• _Exercise_
Images in the records should be skipped while the rest is transcribed verbatim.

Dataset entries

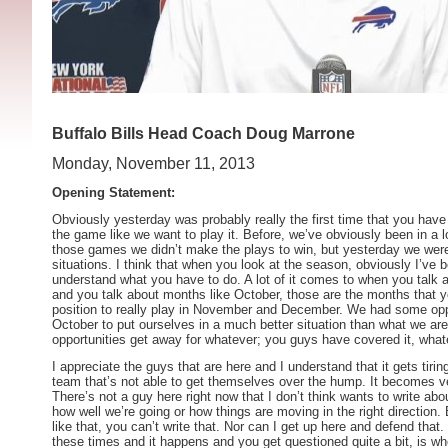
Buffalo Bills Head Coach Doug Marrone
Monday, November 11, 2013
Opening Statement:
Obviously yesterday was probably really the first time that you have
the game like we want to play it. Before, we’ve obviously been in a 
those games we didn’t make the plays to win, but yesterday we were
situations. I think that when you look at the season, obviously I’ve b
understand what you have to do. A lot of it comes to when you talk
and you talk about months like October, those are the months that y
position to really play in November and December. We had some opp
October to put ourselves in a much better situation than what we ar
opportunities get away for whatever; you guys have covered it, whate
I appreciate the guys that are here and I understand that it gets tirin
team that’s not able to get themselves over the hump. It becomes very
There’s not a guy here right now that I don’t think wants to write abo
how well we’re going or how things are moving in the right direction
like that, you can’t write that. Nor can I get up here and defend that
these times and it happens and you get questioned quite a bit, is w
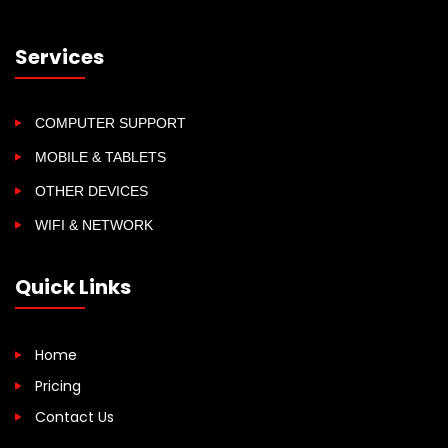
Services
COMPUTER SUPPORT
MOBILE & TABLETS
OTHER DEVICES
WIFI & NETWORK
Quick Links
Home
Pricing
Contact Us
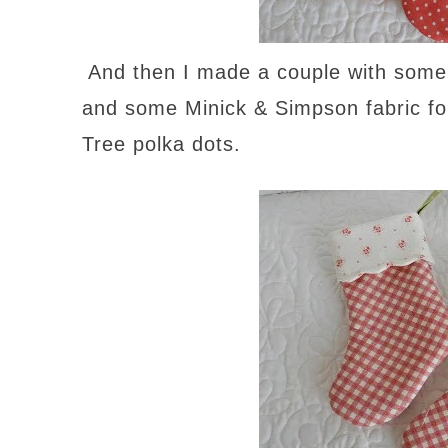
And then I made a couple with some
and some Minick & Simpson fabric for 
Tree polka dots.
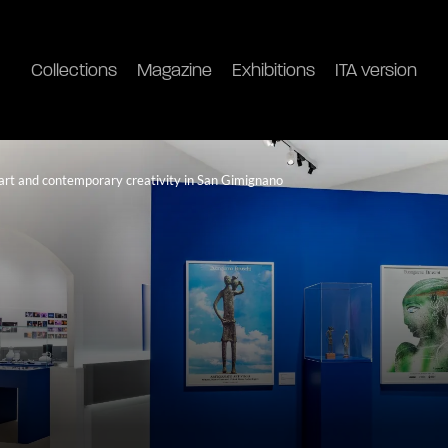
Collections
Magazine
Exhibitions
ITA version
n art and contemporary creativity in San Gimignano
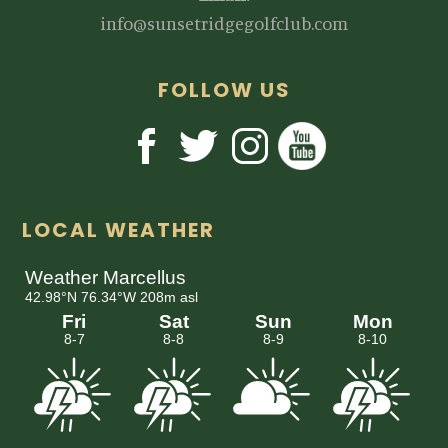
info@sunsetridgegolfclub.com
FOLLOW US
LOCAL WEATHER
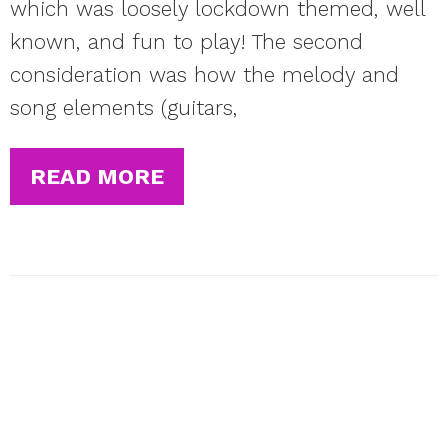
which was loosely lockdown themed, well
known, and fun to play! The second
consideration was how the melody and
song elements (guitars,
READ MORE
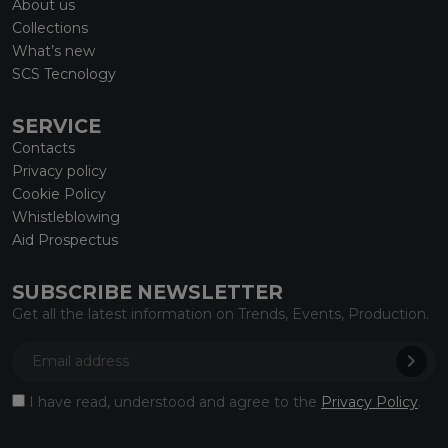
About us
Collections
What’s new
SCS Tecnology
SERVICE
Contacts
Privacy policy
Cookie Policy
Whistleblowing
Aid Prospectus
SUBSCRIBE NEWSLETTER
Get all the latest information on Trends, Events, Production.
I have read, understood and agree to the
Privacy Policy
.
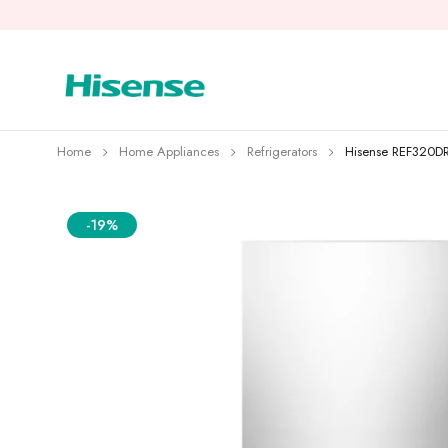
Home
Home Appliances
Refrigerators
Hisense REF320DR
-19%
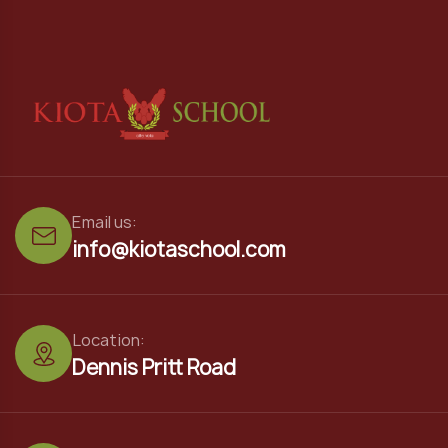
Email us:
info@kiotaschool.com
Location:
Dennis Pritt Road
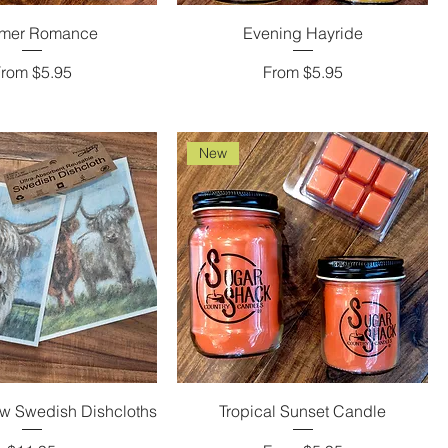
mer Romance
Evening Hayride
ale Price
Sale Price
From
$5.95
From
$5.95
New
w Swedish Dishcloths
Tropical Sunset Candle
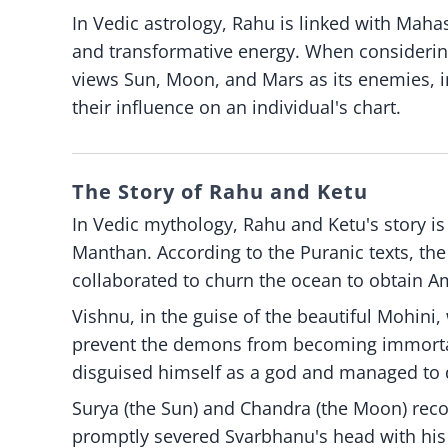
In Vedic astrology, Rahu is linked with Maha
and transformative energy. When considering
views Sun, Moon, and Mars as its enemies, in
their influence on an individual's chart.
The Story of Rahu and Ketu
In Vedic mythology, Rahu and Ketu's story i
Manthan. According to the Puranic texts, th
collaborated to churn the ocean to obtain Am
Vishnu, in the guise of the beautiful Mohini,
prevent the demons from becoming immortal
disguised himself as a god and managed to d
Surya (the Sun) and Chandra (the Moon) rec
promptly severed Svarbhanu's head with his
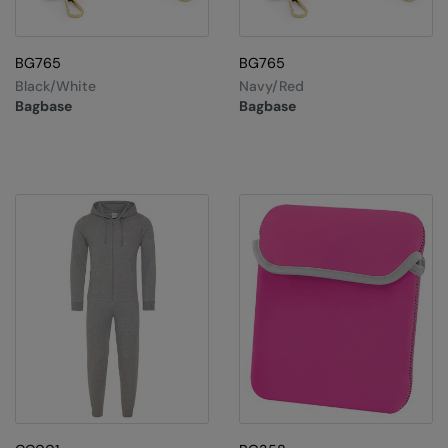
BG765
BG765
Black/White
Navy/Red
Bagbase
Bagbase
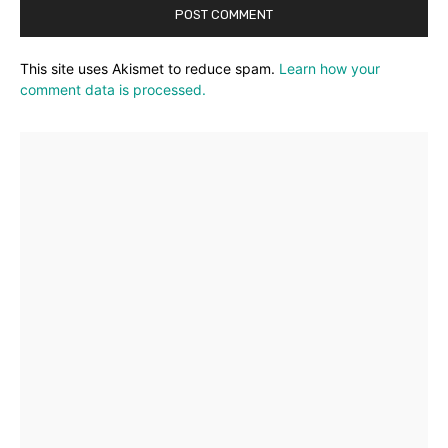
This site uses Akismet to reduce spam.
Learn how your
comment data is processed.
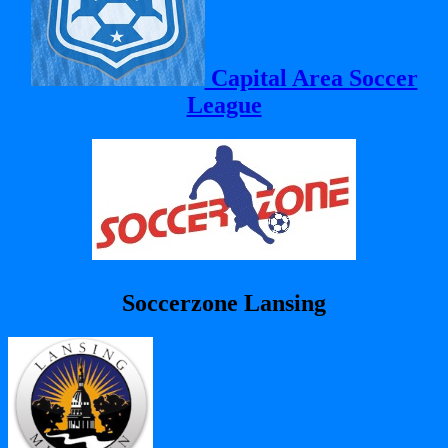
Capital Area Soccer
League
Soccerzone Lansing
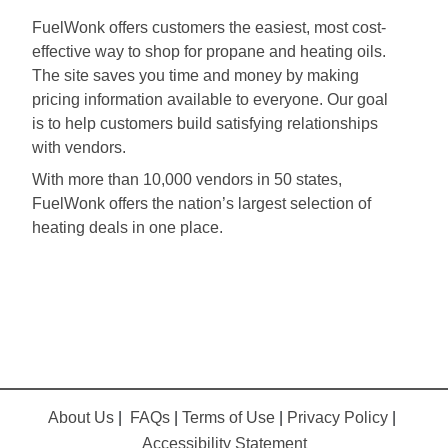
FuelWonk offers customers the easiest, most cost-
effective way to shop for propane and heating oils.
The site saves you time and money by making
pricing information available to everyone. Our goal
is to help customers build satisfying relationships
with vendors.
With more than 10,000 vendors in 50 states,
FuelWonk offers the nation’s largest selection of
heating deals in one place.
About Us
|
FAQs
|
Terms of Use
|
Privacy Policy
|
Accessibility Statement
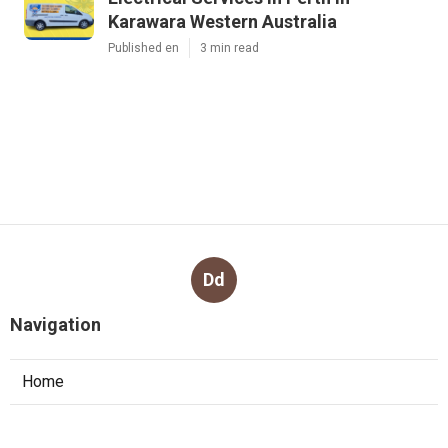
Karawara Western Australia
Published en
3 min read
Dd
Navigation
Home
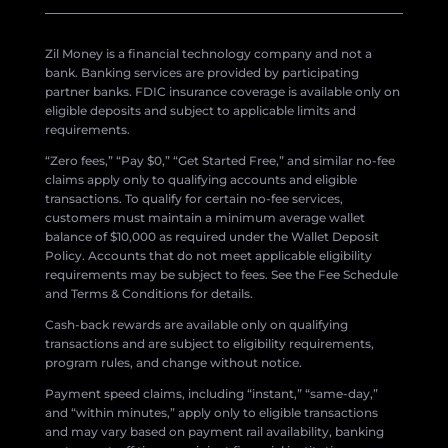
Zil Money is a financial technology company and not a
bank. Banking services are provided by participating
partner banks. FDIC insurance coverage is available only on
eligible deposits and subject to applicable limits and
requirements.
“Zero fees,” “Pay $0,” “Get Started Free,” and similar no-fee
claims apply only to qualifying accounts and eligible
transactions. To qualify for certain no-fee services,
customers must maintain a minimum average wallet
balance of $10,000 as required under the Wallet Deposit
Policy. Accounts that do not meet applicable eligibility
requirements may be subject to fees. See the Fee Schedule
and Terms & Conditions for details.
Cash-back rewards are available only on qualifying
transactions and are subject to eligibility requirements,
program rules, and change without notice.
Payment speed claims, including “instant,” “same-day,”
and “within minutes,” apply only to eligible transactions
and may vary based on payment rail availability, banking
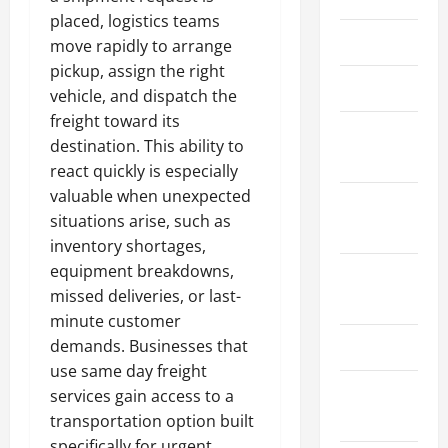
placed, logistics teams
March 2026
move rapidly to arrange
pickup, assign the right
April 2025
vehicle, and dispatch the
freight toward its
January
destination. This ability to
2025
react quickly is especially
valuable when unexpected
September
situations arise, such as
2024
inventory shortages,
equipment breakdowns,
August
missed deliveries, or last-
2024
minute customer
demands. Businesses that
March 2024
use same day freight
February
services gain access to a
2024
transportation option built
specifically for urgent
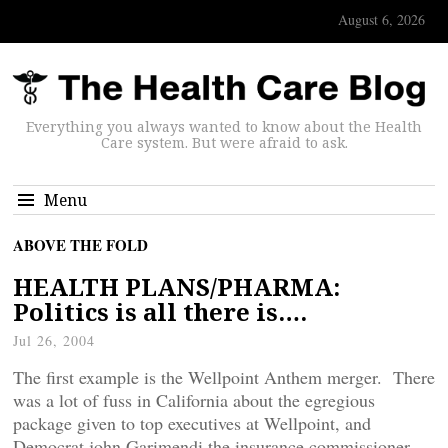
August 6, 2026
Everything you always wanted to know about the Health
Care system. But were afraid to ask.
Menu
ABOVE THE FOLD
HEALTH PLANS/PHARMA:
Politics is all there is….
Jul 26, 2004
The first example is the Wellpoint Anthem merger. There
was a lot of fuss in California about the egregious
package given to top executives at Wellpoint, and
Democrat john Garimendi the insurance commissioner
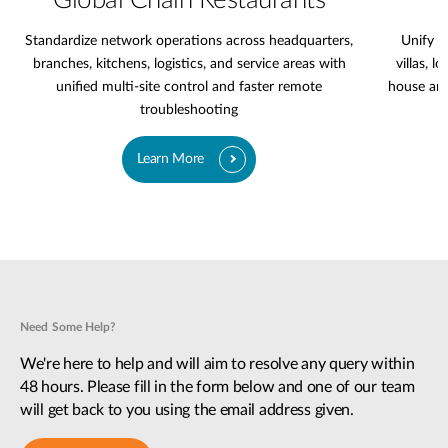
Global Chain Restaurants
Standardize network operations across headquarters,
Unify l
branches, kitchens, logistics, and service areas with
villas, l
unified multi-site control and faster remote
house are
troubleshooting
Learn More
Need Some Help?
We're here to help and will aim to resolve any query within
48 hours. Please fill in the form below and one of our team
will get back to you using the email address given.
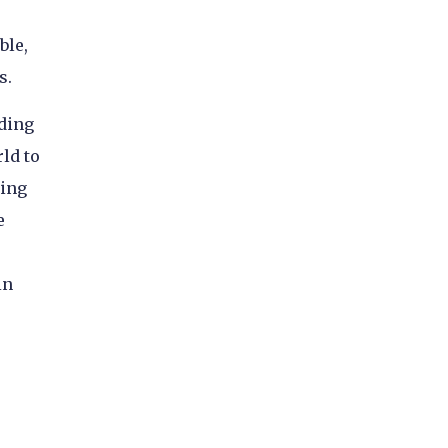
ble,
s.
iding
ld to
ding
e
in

• _Your solution_
Buffalo Bills Head Coach Doug Marrone
Monday, November 11, 2013
Opening Statement:
Obviously yesterday was probably really the first time that you have
the game like we want to play it. Before, we’ve obviously been in a 
those games we didn’t make the plays to win, but yesterday we were
situations. I think that when you look at the season, obviously I’ve b
understand what you have to do. A lot of it comes to when you talk
and you talk about months like October, those are the months that y
position to really play in November and December. We had some opp
October to put ourselves in a much better situation than what we ar
opportunities get away for whatever; you guys have covered it, whate
I appreciate the guys that are here and I understand that it gets tirin
team that’s not able to get themselves over the hump. It becomes very
There’s not a guy here right now that I don’t think wants to write abo
how well we’re going or how things are moving in the right direction
like that, you can’t write that. Nor can I get up here and defend that
these times and it happens and you get questioned quite a bit, is w
Services
COMPUTER SUPPORT
MOBILE & TABLETS
OTHER DEVICES
WIFI & NETWORK
Quick Links
Home
Pricing
Contact Us
And then I made a couple with some
and some Minick & Simpson fabric for 
Tree polka dots.
Collections
Magazine
Exhibitions
ITA version
n art and contemporary creativity in San Gimignano
info@sunsetridgegolfclub.com
FOLLOW US
LOCAL WEATHER
which was loosely lockdown themed, well
known, and fun to play! The second
consideration was how the melody and
song elements (guitars,
READ MORE
About us
Collections
What’s new
SCS Tecnology
SERVICE
Contacts
Privacy policy
Cookie Policy
Whistleblowing
Aid Prospectus
SUBSCRIBE NEWSLETTER
Get all the latest information on Trends, Events, Production.
I have read, understood and agree to the
Privacy Policy
.
Home
Home Appliances
Refrigerators
Hisense REF320DR
-19%
Email us:
info@kiotaschool.com
Location:
Dennis Pritt Road
mer Romance
Evening Hayride
ale Price
Sale Price
From
$5.95
From
$5.95
New
w Swedish Dishcloths
Tropical Sunset Candle
In Vedic astrology, Rahu is linked with Maha
and transformative energy. When considering
views Sun, Moon, and Mars as its enemies, in
their influence on an individual's chart.
The Story of Rahu and Ketu
In Vedic mythology, Rahu and Ketu's story i
Manthan. According to the Puranic texts, th
collaborated to churn the ocean to obtain Am
Vishnu, in the guise of the beautiful Mohini,
prevent the demons from becoming immortal
disguised himself as a god and managed to d
Surya (the Sun) and Chandra (the Moon) rec
promptly severed Svarbhanu's head with his
BG765
BG765
Black/White
Navy/Red
Bagbase
Bagbase
This site uses Akismet to reduce spam.
Learn how your
comment data is processed.
Capital Area Soccer
League
Soccerzone Lansing
FuelWonk offers customers the easiest, most cost-
effective way to shop for propane and heating oils.
The site saves you time and money by making
pricing information available to everyone. Our goal
is to help customers build satisfying relationships
with vendors.
With more than 10,000 vendors in 50 states,
FuelWonk offers the nation’s largest selection of
heating deals in one place.
About Us
|
FAQs
|
Terms of Use
|
Privacy Policy
|
Accessibility Statement
Karawara Western Australia
Published en
3 min read
Dd
Navigation
Home
Zil Money is a financial technology company and not a
bank. Banking services are provided by participating
partner banks. FDIC insurance coverage is available only on
eligible deposits and subject to applicable limits and
requirements.
“Zero fees,” “Pay $0,” “Get Started Free,” and similar no-fee
claims apply only to qualifying accounts and eligible
transactions. To qualify for certain no-fee services,
customers must maintain a minimum average wallet
balance of $10,000 as required under the Wallet Deposit
Policy. Accounts that do not meet applicable eligibility
requirements may be subject to fees. See the Fee Schedule
and Terms & Conditions for details.
Cash-back rewards are available only on qualifying
transactions and are subject to eligibility requirements,
program rules, and change without notice.
Payment speed claims, including “instant,” “same-day,”
and “within minutes,” apply only to eligible transactions
and may vary based on payment rail availability, banking
placed, logistics teams
March 2026
move rapidly to arrange
pickup, assign the right
April 2025
vehicle, and dispatch the
freight toward its
January
destination. This ability to
2025
react quickly is especially
valuable when unexpected
September
situations arise, such as
2024
inventory shortages,
equipment breakdowns,
August
missed deliveries, or last-
2024
minute customer
demands. Businesses that
March 2024
use same day freight
February
services gain access to a
2024
transportation option built
specifically for urgent
August 6, 2026
Everything you always wanted to know about the Health
Care system. But were afraid to ask.
Menu
ABOVE THE FOLD
HEALTH PLANS/PHARMA:
Politics is all there is….
Jul 26, 2004
The first example is the Wellpoint Anthem merger. There
was a lot of fuss in California about the egregious
package given to top executives at Wellpoint, and
Democrat john Garimendi the insurance commissioner
Global Chain Restaurants
Standardize network operations across headquarters,
Unify l
branches, kitchens, logistics, and service areas with
villas, l
unified multi-site control and faster remote
house are
troubleshooting
Learn More
Need Some Help?
We're here to help and will aim to resolve any query within
48 hours. Please fill in the form below and one of our team
will get back to you using the email address given.
ble,
s.
iding
ld to
ding
e
in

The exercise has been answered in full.